Над морем и миром царила луна. Балтийская белая ночь была так жидка, что больше походила на пасмурный вечер, чем на полнокровную тьму. И луна была так же туманна и бестелесна. Она почти растворилась — таблеткой сахарина — в небесной воде. На море по-прежнему царил полный штиль, вода остекленела, и если бы не напор корабля, на всем просторе подлунного катка глаз не заметил бы ни одной морщины.

Впрочем, было в панораме стихий одно тревожное пятнышко. Слева по борту, у самого горизонта, я заметил темное штормовое облачко. Оно быстро двигалось в нашу сторону и странно переливалось оттенками лунного камня.
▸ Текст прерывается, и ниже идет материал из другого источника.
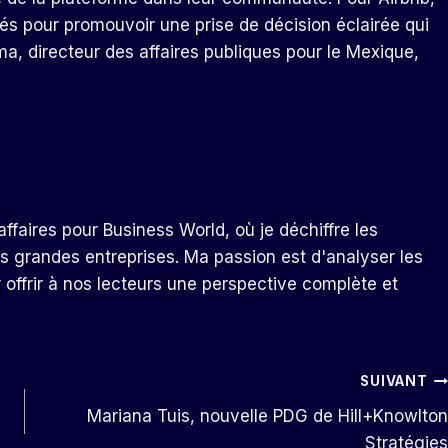
ités pour promouvoir une prise de décision éclairée qui
ma, directeur des affaires publiques pour le Mexique,
ffaires pour Business World, où je déchiffre les
s grandes entreprises. Ma passion est d'analyser les
r offrir à nos lecteurs une perspective complète et
SUIVANT
Mariana Tuis, nouvelle PDG de Hill+Knowlton
Stratégies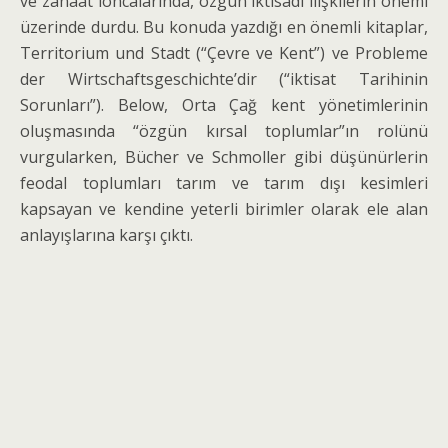
ve zanaat loncalarında, özgün iktisadı ilişkilerin önemi
üzerinde durdu. Bu konuda yazdığı en önemli kitaplar,
Territorium und Stadt (“Çevre ve Kent”) ve Probleme
der Wirtschaftsgeschichte’dir (“iktisat Tarihinin
Sorunları”). Below, Orta Çağ kent yöne­timlerinin
oluşmasında “özgün kırsal toplumlar”ın rolünü
vurgularken, Bücher ve Schmoller gibi düşü­nürlerin
feodal toplumları tarım ve tarım dışı kesimle­ri
kapsayan ve kendine yeterli birimler olarak ele alan
anlayışlarına karşı çıktı.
Не смотря на полночь, в бассейне плескалось несколько любителей ночного купания, среди которых я заметил мальчишескую фигурку кокаиновой падчерицы с наколками на плечах: она явно пыталась смыть с души недавний кошмар.

И все же я вполне мог распластаться крестом на воде и, сосредоточившись, услышать голос Августа Эхо. Я уже взялся было за поручни, чтобы нырнуть в глубь бассейна, как вдруг стал свидетелем еще одного чуда, но не кошмара, а — волшебного зрелища. То, что я принял за штормовую тучку оказалось облаком перелетных бабочек голубого цвета и балетных очертаний! Какой античный бог собрал их в миллионную стаю и бросил над морем? Можно понять, как они устали от перелета! Ведь до ближайших Аланских островов не меньше пятидесяти километров… тысячи серповидных летуний стали опускаться на палубу. Вскоре на корабле не осталось ни

одного свободного клочка — куда ни кинь взгляд, всюду легкие голубые каскады трепещущих цветов. И лазоревый прибой все прибывает. Нежное бесшумное порхание перешло в такой же призрачный ливень, а затем водопад лазури. Я стоял как очарованный. Сотни психей из резной бирюзы покрыли бассейн толстым слоем гибельной красоты. Я сам превратился в изваяние, увитое живыми гирляндами голубого вьюнка с хрупкими плоскими листьями. И каждый листок норовит перелететь на мое лицо и заглянуть в душу аквамариновыми глазками.